I've identified several dozen game sites that students had been able to access despite our existing filtering system. Since there are a number of appropriate and useful game sites out there, such as Lemonade Stand and various typing tutorials, we don't block all game sites by default. The ones that were identified and subsequently blocked by Omni Manager were not educational in nature and had the potential to negatively impact network performance.
Studying the Benefits of Software-as-a-Service
The implementation of software-as-a-service has helped Wallingford meet our information security challenges. Not only did we save the time and expense of purchasing and installing multiple software products, but I also reduced my management and administration time, enabling me to focus on other projects. The detailed reporting tools provided visibility into student activity in minutes versus hours or days, so I can stay ahead of potential problems, including bandwidth hogs that could negatively impact network performance and therefore, productivity as well. Omni Manager's Internet filtering and blocking provided extra protection for students, identifying and blocking inappropriate sites that had slipped through the school's existing filtering software.
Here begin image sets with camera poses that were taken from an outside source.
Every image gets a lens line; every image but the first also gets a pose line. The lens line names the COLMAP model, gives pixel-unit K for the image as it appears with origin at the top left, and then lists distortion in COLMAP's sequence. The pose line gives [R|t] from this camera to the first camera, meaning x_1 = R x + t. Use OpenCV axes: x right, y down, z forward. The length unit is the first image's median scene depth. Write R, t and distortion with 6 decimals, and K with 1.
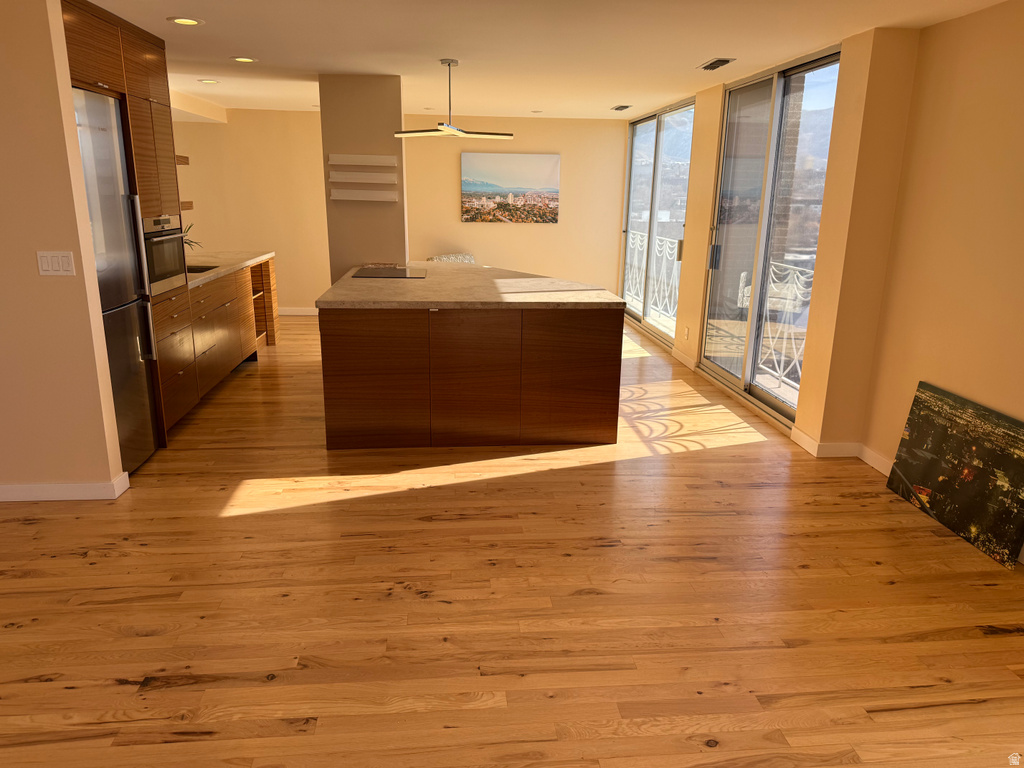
lens RADIAL K [[714.8, 0, 512.0], [0, 714.8, 384.0], [0, 0, 1]] dist [0.092783, -0.124529]
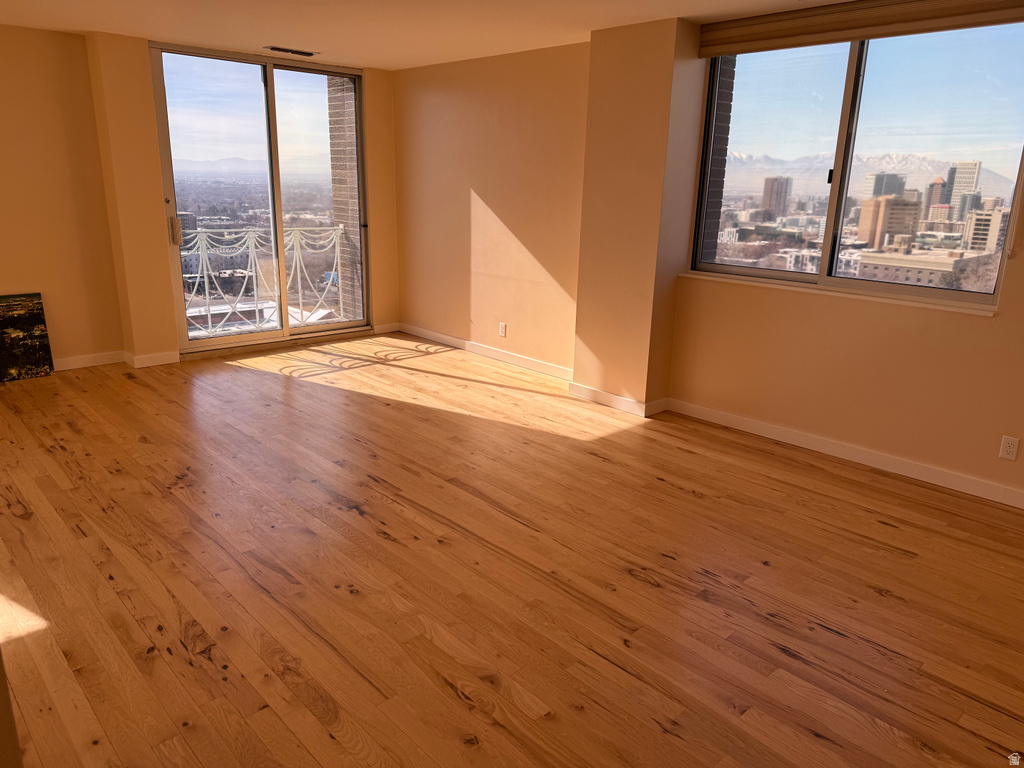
lens RADIAL K [[714.8, 0, 512.0], [0, 714.8, 384.0], [0, 0, 1]] dist [0.092783, -0.124529]
pose [[-0.611269, -0.245481, 0.752389, -1.201921], [0.170537, 0.887490, 0.428110, -0.260937], [-0.772831, 0.390000, -0.500632, 0.963014]]
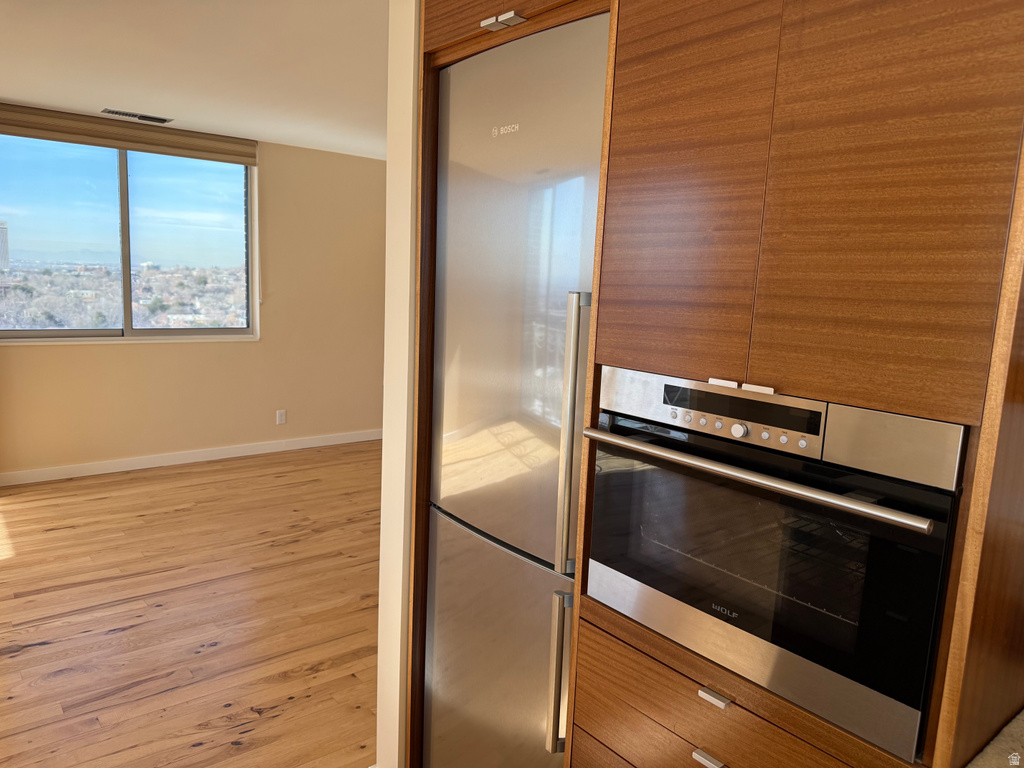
lens RADIAL K [[730.8, 0, 518.8], [0, 730.8, 390.7], [0, 0, 1]] dist [0.001960, -0.003555]
pose [[-0.829466, 0.036856, -0.557341, -0.368406], [-0.197684, 0.913868, 0.354636, -0.399181], [0.522406, 0.404336, -0.750736, 1.510004]]
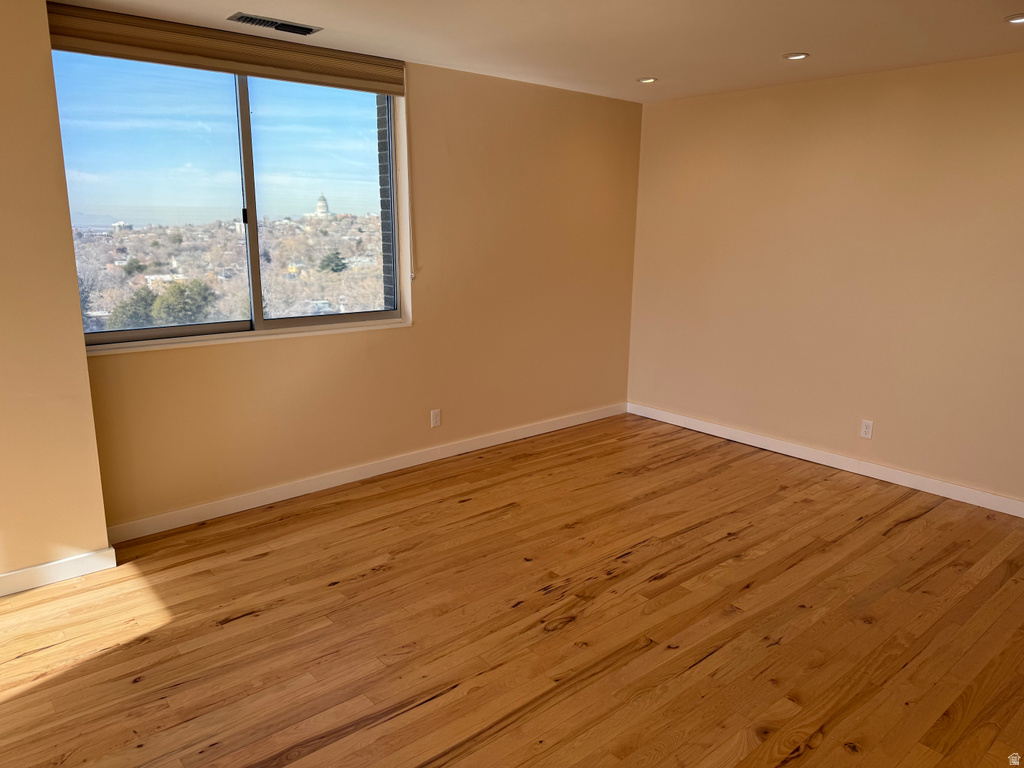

For parents, it is an invaluable benefit to know they don't need to worry about their children surfing inappropriate Internet sites while at school. Most of the IT people in education share the same problems and issues. We need our technology products to provide significant value, and Omni Manager delivers tremendous functionality at a relatively attractive price. I think it will have universal appeal among schools, and I am confident its implementation will help us derive greater benefits from the technologies we have in place. I can definitely see us expanding our use of Omni Manager in the future.